***** Data supplied
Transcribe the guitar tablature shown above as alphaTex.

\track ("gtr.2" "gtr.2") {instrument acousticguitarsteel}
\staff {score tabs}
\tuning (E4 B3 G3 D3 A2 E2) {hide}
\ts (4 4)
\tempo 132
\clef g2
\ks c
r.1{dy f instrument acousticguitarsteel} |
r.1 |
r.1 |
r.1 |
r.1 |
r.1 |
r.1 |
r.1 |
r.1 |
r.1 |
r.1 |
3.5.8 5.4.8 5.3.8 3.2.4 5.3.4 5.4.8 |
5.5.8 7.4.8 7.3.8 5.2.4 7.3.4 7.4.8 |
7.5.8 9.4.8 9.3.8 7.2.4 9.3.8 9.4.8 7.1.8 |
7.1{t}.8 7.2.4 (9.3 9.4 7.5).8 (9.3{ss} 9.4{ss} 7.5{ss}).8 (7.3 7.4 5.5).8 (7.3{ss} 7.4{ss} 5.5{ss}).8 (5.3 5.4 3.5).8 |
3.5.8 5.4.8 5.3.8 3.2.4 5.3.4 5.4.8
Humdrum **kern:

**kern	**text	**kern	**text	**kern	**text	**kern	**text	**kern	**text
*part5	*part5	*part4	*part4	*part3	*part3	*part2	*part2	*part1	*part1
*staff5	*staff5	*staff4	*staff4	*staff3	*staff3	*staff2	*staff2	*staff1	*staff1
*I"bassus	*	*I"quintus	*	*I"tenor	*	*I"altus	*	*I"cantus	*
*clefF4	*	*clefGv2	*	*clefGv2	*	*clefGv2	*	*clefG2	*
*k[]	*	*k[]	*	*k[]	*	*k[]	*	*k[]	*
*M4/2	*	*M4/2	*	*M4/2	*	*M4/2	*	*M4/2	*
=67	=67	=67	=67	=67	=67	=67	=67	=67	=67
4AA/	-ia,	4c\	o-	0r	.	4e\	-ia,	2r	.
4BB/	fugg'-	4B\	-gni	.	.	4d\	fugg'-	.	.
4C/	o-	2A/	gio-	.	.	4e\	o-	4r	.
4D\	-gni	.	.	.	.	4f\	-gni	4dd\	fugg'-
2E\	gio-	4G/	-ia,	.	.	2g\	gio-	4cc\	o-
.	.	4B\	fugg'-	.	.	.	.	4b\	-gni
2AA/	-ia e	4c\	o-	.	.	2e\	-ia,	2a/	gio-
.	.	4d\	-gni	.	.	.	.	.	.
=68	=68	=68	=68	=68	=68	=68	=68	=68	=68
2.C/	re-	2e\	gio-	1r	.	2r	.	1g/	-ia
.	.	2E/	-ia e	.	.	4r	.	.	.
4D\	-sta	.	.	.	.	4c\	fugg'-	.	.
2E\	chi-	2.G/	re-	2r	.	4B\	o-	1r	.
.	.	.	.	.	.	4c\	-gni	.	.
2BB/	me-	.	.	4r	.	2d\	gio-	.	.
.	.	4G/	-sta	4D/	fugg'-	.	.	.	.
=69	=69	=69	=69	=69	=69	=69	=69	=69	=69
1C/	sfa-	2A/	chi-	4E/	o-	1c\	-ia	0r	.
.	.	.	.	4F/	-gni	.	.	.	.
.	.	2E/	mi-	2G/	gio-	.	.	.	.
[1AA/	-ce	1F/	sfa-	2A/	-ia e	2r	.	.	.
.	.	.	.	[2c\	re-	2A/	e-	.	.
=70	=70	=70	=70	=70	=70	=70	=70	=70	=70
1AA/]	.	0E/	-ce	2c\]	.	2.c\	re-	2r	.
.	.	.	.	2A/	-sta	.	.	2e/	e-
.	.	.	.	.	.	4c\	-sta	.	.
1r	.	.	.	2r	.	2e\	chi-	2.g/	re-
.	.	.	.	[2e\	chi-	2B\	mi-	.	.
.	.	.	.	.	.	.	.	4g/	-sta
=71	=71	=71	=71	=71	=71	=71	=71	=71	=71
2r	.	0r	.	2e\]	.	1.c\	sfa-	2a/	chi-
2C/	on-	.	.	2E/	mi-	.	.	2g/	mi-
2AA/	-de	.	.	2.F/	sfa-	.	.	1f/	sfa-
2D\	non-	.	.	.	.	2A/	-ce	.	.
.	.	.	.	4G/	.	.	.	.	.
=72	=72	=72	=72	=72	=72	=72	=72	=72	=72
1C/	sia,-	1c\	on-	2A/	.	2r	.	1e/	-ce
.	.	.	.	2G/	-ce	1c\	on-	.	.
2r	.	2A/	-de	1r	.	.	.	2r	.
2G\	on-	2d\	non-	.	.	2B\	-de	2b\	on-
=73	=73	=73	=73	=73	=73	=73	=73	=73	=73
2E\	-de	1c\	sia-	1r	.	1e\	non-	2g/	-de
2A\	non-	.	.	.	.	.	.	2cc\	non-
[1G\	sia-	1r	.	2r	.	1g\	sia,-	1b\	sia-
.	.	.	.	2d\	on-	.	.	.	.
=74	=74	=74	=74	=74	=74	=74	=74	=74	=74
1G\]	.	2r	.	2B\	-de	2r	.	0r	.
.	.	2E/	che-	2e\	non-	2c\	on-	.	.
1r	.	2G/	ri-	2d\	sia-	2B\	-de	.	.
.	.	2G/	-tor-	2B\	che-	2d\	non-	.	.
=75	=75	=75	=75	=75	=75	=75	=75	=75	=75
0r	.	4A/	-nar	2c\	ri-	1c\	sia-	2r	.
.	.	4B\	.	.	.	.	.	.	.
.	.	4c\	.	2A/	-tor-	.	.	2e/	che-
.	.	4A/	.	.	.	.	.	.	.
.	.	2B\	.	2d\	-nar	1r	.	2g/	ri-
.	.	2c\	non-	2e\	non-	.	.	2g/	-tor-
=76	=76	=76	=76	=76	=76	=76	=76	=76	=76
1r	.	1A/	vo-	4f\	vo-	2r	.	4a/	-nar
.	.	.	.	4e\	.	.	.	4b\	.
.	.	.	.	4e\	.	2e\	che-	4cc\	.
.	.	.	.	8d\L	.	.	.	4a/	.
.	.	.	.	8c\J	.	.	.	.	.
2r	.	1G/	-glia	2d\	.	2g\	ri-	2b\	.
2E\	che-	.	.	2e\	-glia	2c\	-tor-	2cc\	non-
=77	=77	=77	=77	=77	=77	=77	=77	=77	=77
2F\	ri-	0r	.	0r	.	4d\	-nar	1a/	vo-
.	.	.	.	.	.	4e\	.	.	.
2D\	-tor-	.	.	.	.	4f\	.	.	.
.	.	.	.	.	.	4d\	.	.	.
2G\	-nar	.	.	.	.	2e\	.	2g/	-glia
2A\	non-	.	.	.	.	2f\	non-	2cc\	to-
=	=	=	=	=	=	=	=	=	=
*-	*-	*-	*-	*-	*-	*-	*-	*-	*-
**********
> _To do_:
Please find and copy every line in the entries above that contains the string "instrument". Case counts.

> _Right answer_:
\track ("gtr.2" "gtr.2") {instrument acousticguitarsteel}
r.1{dy f instrument acousticguitarsteel} |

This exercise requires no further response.